# What is being asked
Count the lines in the following data that include "Moriches". Please write only the number.

(Saved entries)

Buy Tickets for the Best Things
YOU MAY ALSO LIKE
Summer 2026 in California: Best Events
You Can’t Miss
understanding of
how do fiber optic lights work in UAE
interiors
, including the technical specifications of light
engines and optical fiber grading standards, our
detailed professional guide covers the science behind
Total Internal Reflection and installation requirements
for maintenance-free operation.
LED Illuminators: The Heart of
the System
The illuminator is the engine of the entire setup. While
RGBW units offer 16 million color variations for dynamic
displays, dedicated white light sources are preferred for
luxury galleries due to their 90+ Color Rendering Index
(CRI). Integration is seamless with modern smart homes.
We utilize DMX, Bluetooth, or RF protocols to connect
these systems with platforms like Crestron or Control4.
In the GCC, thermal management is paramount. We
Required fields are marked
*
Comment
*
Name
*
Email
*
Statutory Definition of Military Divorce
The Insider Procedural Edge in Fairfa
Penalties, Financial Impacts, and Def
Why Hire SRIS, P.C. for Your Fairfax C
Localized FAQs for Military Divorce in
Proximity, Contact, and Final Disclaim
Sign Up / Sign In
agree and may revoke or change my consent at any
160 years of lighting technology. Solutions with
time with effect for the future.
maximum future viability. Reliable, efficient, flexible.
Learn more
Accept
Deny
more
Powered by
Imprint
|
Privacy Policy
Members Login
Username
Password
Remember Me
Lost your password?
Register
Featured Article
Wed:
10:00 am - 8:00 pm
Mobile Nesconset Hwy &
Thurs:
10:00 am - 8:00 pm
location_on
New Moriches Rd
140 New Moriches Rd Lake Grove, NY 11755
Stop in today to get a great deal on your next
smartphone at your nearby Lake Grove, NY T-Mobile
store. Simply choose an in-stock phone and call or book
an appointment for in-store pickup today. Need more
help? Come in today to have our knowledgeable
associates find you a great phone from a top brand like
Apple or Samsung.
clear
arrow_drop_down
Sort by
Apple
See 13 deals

# Expected answer
2